Мелисса отрицательно покачала головой, и философ с удвоенным любопытством продолжал:
– Значит, ты принадлежишь к числу тех, для кого достаточно одного взгляда на изображение или фигуру какого-нибудь человека, чтобы Эрос наполнил их сердце любовью?
– Что за мысль! – возразила с жаром Мелисса. – О нет, нет, разумеется, нет!
– Нет? – спросил Филострат с возрастающим изумлением. – В таком случае твоя богатая надеждами юная душа ожидает, что он, подобно Титу, при помощи богов, сделается благодетелем мира?
Мелисса робко взглянула на матрону, все еще разговаривавшую с сенатором, и возразила скороговоркой:
– Его называют убийцей. Но я знаю наверняка, что его терзают муки душевные и телесные, и так как один весьма сведущий человек сказал мне, что из миллионов людей, находящихся под властью цезаря, нет ни одного, кто бы помолился за него, то мне сделалось так больно… Я не могу выразить…
– И поэтому, – прервал ее философ, – тебе показалось похвальным и угодным богам быть первою и единственною личностью, которая добровольно и тайно приносит за него жертву на алтарь божества? Так вот в чем дело. И сказать правду, дитя, тебе нечего стыдиться.
Затем его лицо вдруг омрачилось, и, изменив тон, он строго спросил:
– Ты христианка?
– Нет, – ответила Мелисса решительно, – Мы греки. Как могла бы я принести кровавую жертву великому Асклепиосу, если бы я веровала в Распятого?
– В таком случае, – сказал Филострат, и глаза его ярко заблистали, – в таком случае я от имени богов могу уверить тебя, что твоя молитва и твоя жертва были им угодны и что я сам обязан тебе, благородная девушка, великою радостью. Теперь еще одно: что ты чувствовала, когда оставила храм?
– Мне было легко и радостно на душе, – отвечала девушка, посмотрев на него приветливо и открыто своими большими глазами. – Мне хотелось петь среди улицы, хотя она не была пуста.

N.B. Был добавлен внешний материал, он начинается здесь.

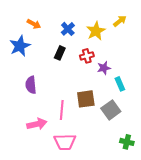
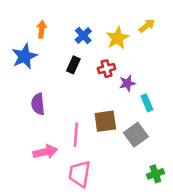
orange arrow: (34, 24) -> (42, 29), turned -112
pink trapezoid: (65, 142) -> (80, 174), turned 100
green cross: (127, 142) -> (155, 174), turned -32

– Я это только и хотел узнать, – сказал просиявший Филострат. И между тем как он еще держал ее руку в своей, к ним подошли сенатор и Вереника.
– Успела ли она добиться твоей помощи? – спросил Церан. На что Филострат быстро отвечал:
– Я сделаю для нее все, что могу.
Затем Вереника просила обоих идти с нею в ее комнаты, потому что все, напоминавшее праздник, было ей противно; и уже по пути Мелисса начала рассказывать своему новому другу, что угрожает ее брату.